*This link contains affiliate links.
Amazon Synopsis: “Set in 1960’s London, Funny Girl is a lively account of the adventures of the intrepid young Sophie Straw as she navigates her transformation from provincial ingénue to television starlet amid a constellation of delightful characters. Insightful and humorous, Nick Hornby’s latest does what he does best: endears us to a cast of characters who are funny if flawed, and forces us to examine ourselves in the process.”
Length and medium: 448 pages, hardcopy
Published by Riverhead Books; Reprint edition (February 2, 2016)

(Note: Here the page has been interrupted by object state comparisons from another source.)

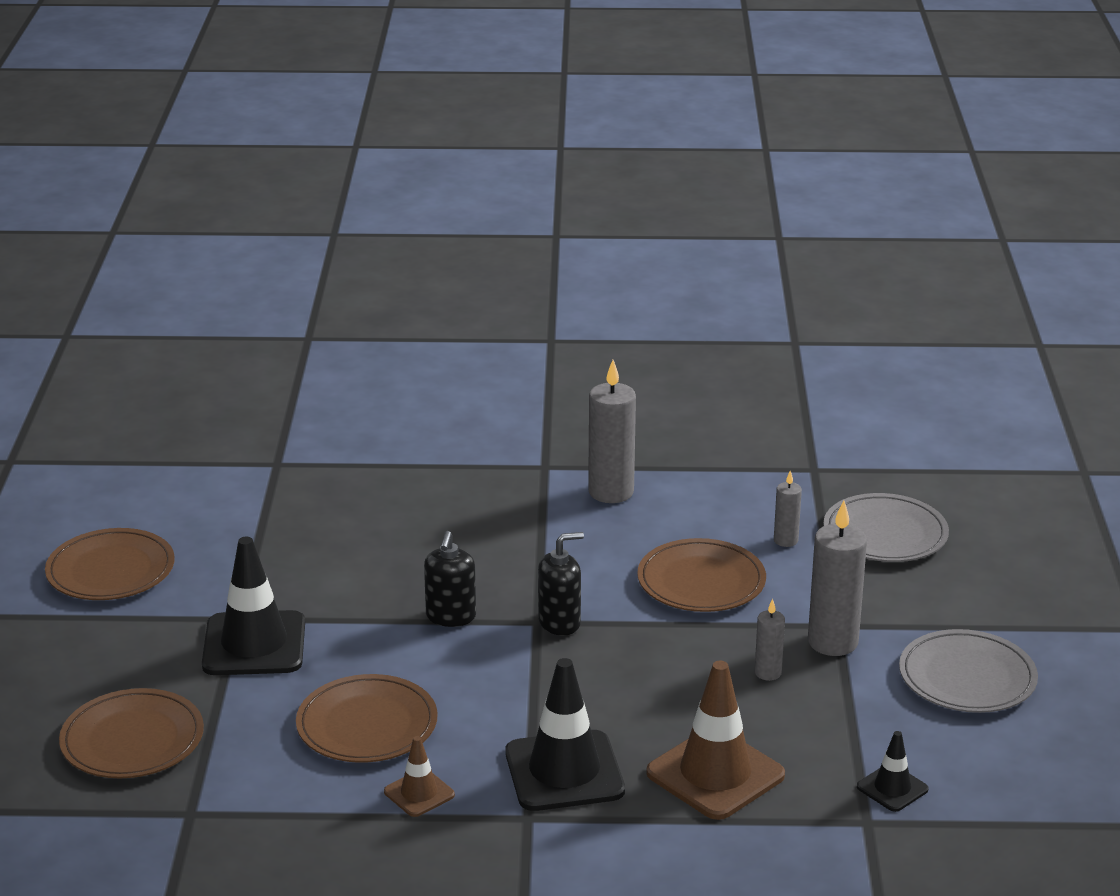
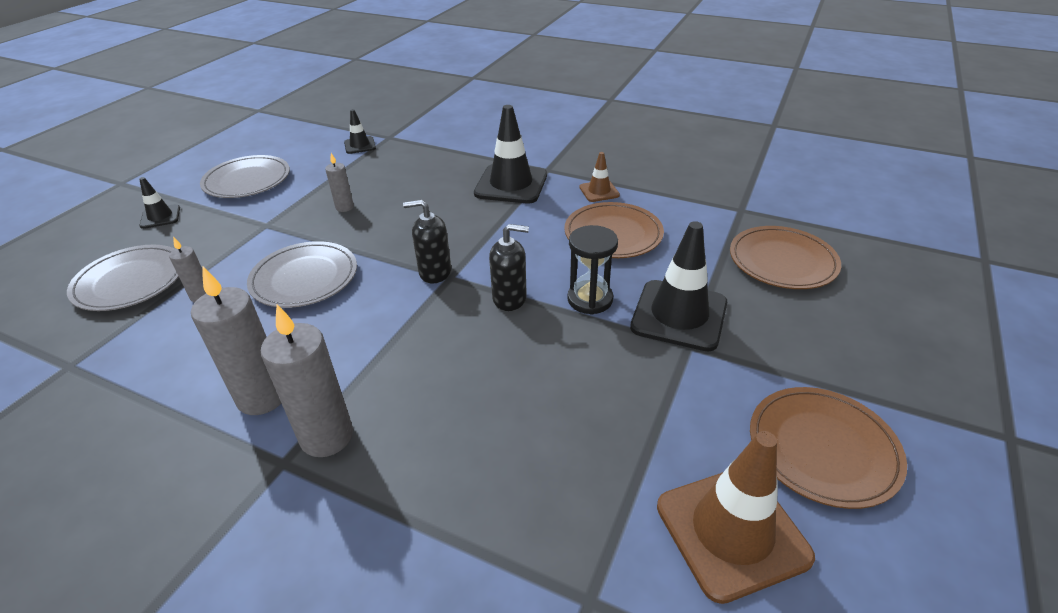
camera: 155 degrees left, 10 degrees up
black soap dispenser [424,531,476,627] -> black soap dispenser turned 60 degrees clockwise [489,224,529,311]
brown plate [637,538,766,612] -> grey plate [247,241,357,308]
brown traffic cone [646,661,785,820] -> brown traffic cone moved to [657,431,815,604]
grey candle [808,500,867,656] -> grey candle moved to [261,304,353,457]
none -> black traffic cone [139,177,180,229]
none -> black hourglass [567,225,618,314]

My boyfriend picked this book out for me for Christmas. Once I made it obvious that I enjoy reading, that’s like all I got. I’m lucky that Kirby (yea my boyfriend and I have video game names) and I have the same way of picking out books. We read the back, flip to a few random pages and if it’s interesting, we get it. I have to say this was a good pick on his part.
The first sentence made me smile immediately. I had no idea where the story was going. In my haste to get to the book, I hadn’t even read the back cover. I plunged in and was so humored by the first sentence that I put the book down. I was in the process of reading something else on my Kindle and was very nearly done with another hard copy book but I knew this one would require my full attention.
This book felt odd to me. Since I’ve picked up reading again, I usually read through books very quickly but I stopped midway through this book. Not really to much fault of its own. I was loaned a book from someone and wasn’t quite sure when they’d want it back so I read it as quickly as I could. When I got back to this book, I stumbled a bit on the characters. From the beginning, the characters didn’t seem that different but I think that is part of the book’s ingenuity.
Sophie moves to London and starts working on a television series and I think it’s expected, though the book isn’t entirely from her point of view, that everyone feel very similar to her and therefore introduced that way. They are all big city types with a hand in a well-known radio show or BBC producers.
As the story progresses, we see less of Sophie and more of the characters that make this television series possible. I love Bill and Tony! They are the writers and I felt myself more interested in their lives at times than Sophie’s. Sometimes, it felt Bill and Tony were ahead of the series, mirroring their own lives in their writing and Clive and Sophie were behind it, mirroring their characters in real life with less commitment to one another.
I think the biggest reason why I enjoyed this book is because Sophie didn’t become an outrageous diva. It would have been very easy for her to let everything go to her head but she always seemed grounded and aware that she was a part of a team.
As I neared the end, I understood why this story was told. It had more to do with the change in the entertainment industry more than anything. How writers and actors tried to remain current and fresh, but at some point the world changes at a rate that they don’t fully understand. They feel like they had a hand in changing the world of entertainment but it has turned into something they never expected.
I’d recommend this book for aspiring artists, writers, actors, basically anyone wanting to entertain the public. This is a good lesson to take risks, let your light shine, and when the world starts to change, don’t fight it. Sophie understood that her show couldn’t go on forever but she also knew she loved the spotlight.